*TASK TO CARRY OUT*:
Tally the lines below that contain the word "center", and give only that number.

*RECORD EXTRACTS*:
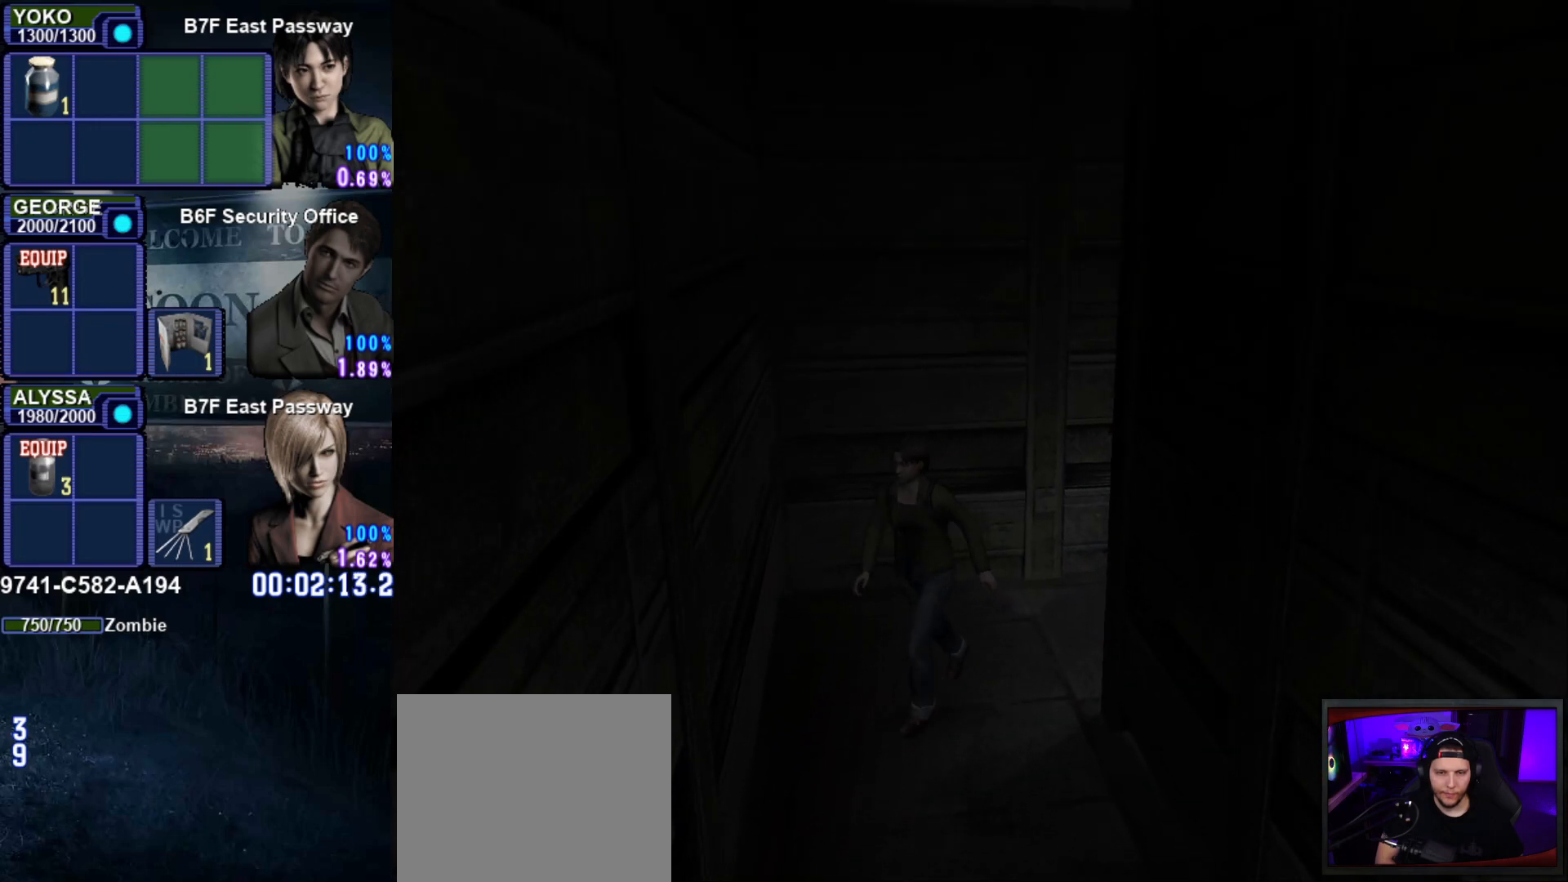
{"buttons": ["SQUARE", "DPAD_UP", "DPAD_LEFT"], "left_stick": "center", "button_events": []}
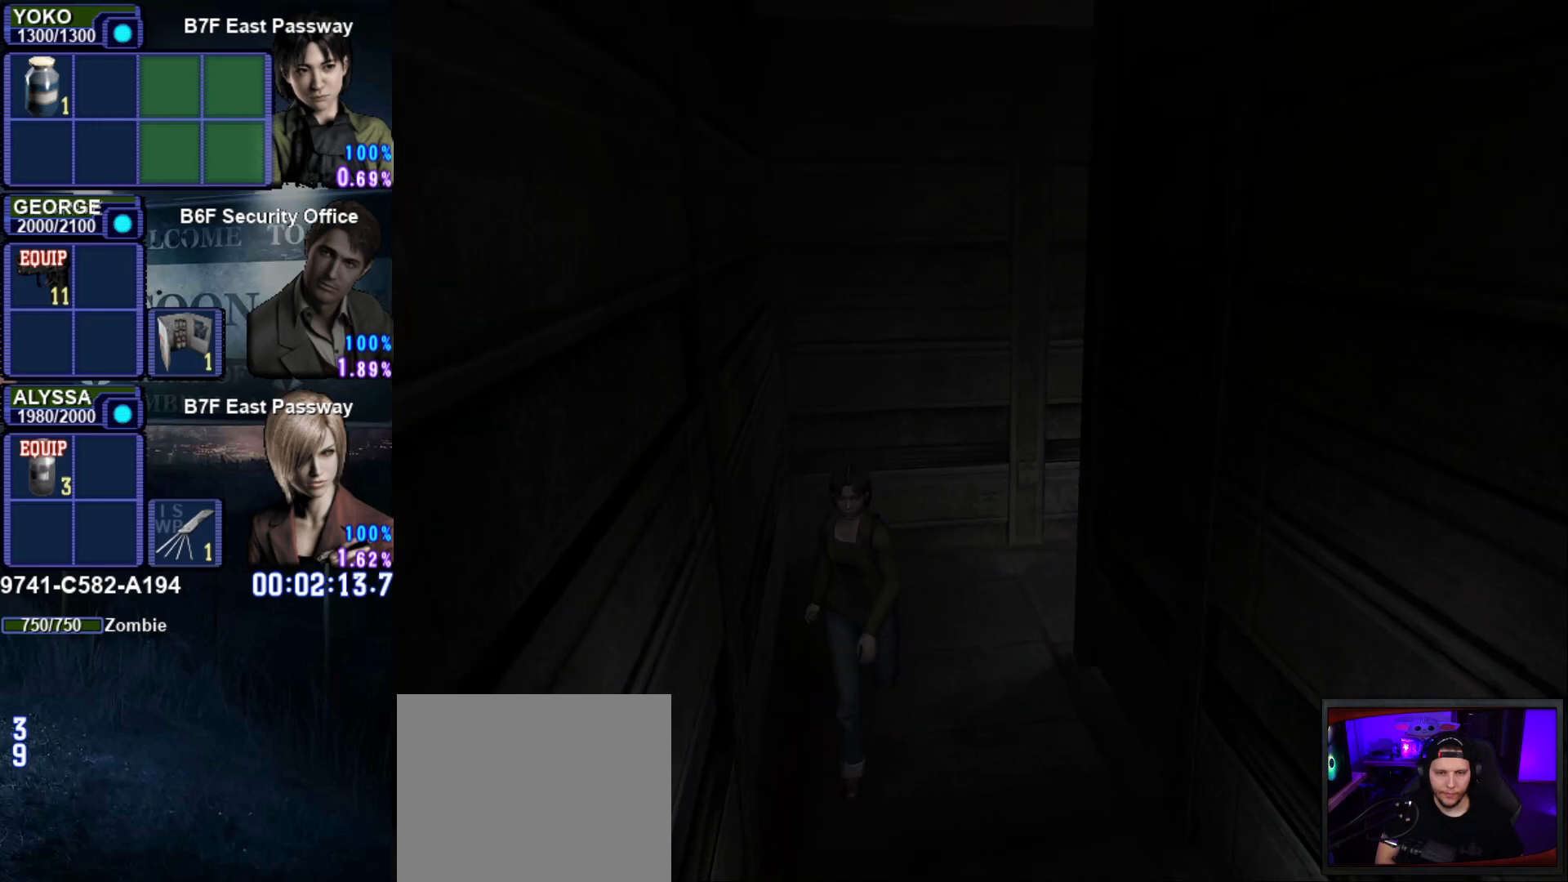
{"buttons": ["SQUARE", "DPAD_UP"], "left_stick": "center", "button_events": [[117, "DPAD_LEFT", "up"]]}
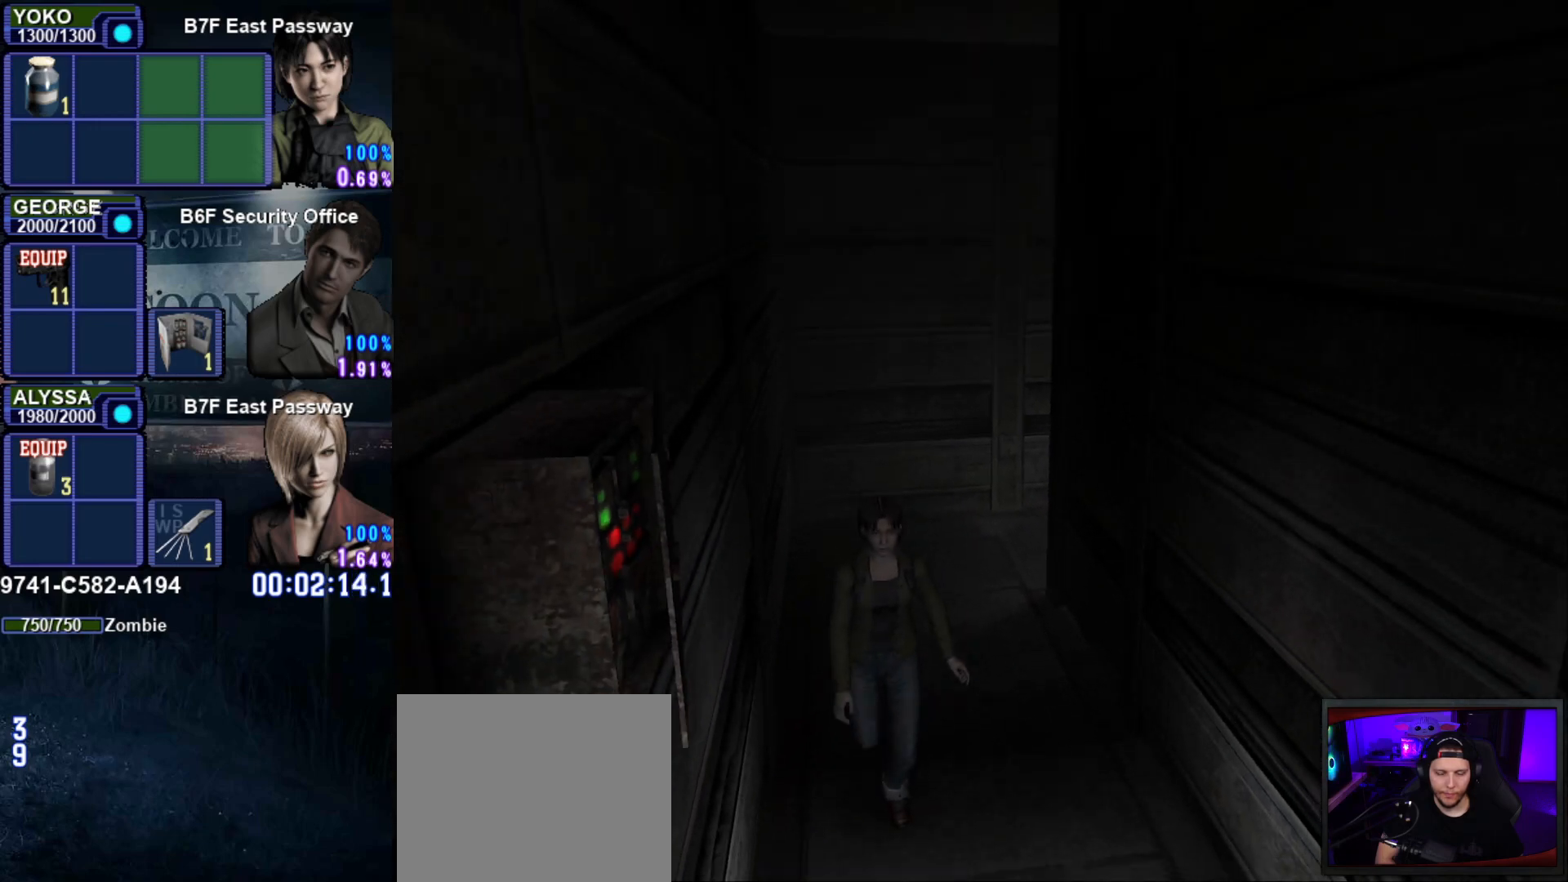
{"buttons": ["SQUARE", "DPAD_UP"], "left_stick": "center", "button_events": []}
--
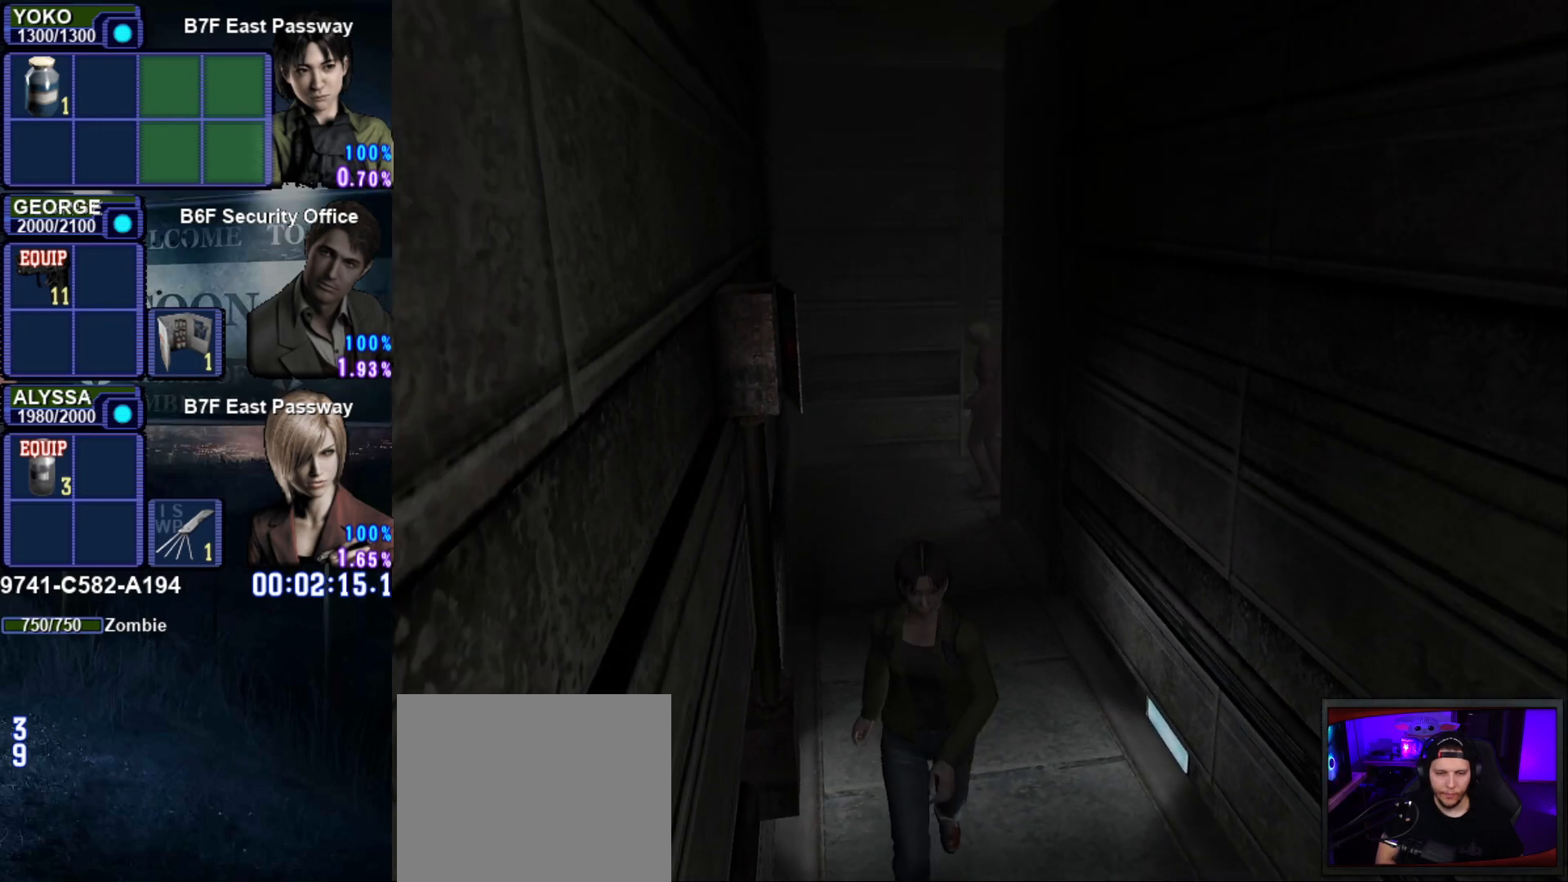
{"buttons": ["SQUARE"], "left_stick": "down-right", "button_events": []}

*SOLUTION TO THE EXERCISE*:
3